■ **What the exercise asks**
In the records below, find the line that contains "100ML / 400ML" and the line that contains "com leve alta de 0,08% na PN e queda de 0,50%". Set down exactly those lines and every line between them, and nothing more.

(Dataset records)

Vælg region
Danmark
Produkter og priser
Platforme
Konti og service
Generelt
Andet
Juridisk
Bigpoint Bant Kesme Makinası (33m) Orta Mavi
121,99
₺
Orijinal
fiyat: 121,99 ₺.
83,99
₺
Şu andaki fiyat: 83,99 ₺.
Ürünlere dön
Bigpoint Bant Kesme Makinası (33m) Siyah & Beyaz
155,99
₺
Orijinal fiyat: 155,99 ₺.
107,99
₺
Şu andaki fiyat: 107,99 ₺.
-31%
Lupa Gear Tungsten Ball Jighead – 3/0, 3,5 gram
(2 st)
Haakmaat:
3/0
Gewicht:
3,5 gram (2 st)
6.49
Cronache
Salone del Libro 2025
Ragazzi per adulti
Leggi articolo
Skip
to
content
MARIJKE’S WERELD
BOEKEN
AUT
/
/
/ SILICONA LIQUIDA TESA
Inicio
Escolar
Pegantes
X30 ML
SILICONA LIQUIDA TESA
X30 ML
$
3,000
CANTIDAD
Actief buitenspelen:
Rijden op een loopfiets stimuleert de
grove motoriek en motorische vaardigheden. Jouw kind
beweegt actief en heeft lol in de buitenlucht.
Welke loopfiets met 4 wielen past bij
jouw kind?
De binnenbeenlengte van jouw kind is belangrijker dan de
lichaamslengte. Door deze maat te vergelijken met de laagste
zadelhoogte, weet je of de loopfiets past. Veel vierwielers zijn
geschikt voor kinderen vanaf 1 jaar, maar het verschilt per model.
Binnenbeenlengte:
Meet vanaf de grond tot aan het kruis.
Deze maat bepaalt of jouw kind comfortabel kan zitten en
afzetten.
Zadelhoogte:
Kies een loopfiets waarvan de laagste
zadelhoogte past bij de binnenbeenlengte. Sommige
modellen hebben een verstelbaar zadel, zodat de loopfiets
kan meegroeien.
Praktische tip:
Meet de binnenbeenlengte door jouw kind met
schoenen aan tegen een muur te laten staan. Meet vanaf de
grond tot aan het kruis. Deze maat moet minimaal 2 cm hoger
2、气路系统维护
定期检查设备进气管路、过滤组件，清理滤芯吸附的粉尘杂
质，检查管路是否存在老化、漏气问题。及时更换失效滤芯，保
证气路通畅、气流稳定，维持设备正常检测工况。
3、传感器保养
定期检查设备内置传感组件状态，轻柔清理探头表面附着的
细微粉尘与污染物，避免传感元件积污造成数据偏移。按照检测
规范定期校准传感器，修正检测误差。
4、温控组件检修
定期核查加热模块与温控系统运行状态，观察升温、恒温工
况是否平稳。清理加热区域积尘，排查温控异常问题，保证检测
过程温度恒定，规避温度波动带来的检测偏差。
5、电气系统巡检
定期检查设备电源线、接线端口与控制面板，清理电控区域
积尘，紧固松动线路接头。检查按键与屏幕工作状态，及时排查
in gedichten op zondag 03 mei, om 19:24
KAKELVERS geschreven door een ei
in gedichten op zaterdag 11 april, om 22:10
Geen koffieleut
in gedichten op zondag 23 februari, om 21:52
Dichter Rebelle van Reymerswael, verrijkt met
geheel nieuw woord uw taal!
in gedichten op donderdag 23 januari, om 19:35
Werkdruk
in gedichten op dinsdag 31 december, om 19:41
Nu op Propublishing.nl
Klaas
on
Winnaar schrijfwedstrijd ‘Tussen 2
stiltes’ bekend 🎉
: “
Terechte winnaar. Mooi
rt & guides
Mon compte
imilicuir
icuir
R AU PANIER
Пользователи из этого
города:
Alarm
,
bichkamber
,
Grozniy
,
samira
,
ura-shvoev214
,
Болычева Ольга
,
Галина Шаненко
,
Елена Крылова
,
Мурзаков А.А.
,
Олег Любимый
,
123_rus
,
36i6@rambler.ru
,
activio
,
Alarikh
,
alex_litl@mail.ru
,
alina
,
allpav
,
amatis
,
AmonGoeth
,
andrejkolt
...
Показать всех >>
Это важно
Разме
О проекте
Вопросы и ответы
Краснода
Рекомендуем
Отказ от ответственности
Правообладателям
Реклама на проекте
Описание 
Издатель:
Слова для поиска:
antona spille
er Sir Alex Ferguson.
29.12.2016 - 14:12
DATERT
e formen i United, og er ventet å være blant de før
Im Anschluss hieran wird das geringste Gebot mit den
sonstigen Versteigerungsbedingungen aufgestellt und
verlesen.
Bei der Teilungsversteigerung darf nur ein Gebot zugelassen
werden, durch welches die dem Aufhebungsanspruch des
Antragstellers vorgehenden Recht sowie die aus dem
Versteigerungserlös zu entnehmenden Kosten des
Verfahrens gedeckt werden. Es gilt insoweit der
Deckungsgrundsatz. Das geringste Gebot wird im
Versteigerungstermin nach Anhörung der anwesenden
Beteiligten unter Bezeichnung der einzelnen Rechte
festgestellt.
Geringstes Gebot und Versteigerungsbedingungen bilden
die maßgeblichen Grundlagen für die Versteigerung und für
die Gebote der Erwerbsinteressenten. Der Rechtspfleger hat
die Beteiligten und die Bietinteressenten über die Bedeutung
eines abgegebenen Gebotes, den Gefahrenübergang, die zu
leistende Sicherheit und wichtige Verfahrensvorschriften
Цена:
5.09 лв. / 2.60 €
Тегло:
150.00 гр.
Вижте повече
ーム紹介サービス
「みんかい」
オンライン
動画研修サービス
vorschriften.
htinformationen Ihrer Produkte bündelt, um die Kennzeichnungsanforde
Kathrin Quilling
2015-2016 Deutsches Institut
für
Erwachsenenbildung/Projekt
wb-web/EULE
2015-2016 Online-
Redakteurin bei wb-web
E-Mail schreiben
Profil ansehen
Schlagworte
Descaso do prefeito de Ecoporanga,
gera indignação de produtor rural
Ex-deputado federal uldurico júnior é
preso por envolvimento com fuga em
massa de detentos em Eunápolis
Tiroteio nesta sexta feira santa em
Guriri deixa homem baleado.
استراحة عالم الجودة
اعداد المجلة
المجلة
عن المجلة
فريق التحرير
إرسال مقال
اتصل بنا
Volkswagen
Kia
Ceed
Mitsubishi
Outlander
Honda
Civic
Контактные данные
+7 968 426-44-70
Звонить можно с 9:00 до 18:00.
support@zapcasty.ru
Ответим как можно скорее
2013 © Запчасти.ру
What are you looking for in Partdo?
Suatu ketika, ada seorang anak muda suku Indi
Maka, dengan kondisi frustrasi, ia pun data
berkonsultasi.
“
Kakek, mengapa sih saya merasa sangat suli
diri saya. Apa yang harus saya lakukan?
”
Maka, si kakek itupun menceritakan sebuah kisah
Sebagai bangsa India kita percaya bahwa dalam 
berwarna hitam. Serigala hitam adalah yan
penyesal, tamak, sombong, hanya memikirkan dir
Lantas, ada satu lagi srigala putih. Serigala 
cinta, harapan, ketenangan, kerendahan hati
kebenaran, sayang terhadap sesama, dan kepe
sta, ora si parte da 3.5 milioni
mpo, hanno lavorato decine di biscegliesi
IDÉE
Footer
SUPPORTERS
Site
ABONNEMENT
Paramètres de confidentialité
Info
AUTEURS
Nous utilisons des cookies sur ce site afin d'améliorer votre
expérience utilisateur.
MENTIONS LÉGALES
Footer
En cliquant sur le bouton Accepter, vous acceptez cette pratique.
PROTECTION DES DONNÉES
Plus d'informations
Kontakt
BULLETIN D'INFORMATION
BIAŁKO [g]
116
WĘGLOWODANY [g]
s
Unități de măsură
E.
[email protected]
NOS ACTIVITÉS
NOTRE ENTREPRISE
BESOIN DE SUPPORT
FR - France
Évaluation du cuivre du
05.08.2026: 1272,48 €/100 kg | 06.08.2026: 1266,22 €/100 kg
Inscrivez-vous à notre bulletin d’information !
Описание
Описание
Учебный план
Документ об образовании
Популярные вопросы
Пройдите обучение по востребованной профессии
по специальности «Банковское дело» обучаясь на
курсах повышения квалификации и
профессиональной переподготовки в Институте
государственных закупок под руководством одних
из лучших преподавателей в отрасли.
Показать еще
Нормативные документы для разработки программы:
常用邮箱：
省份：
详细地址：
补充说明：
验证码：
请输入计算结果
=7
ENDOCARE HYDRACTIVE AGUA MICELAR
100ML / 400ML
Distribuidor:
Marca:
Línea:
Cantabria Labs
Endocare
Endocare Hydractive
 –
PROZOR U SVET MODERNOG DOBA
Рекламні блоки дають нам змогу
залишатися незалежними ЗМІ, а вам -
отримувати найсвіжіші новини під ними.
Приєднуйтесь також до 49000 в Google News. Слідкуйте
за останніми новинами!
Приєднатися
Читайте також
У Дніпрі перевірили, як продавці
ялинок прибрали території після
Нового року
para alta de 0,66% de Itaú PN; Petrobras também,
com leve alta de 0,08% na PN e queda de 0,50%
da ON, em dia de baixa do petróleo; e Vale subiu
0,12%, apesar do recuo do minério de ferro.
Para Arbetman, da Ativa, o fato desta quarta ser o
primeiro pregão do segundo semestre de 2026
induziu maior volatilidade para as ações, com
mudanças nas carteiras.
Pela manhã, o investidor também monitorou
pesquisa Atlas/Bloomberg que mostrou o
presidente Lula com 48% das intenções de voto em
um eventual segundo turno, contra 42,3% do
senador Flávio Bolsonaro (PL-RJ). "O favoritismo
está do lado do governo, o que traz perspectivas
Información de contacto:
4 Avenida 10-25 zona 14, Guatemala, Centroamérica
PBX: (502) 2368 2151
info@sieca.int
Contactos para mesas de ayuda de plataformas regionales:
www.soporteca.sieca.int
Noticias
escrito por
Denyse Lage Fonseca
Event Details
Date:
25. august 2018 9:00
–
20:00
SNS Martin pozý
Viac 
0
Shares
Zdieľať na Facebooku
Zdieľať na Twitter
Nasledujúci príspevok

■ **Task answer**
100ML / 400ML
Distribuidor:
Marca:
Línea:
Cantabria Labs
Endocare
Endocare Hydractive
 –
PROZOR U SVET MODERNOG DOBA
Рекламні блоки дають нам змогу
залишатися незалежними ЗМІ, а вам -
отримувати найсвіжіші новини під ними.
Приєднуйтесь також до 49000 в Google News. Слідкуйте
за останніми новинами!
Приєднатися
Читайте також
У Дніпрі перевірили, як продавці
ялинок прибрали території після
Нового року
para alta de 0,66% de Itaú PN; Petrobras também,
com leve alta de 0,08% na PN e queda de 0,50%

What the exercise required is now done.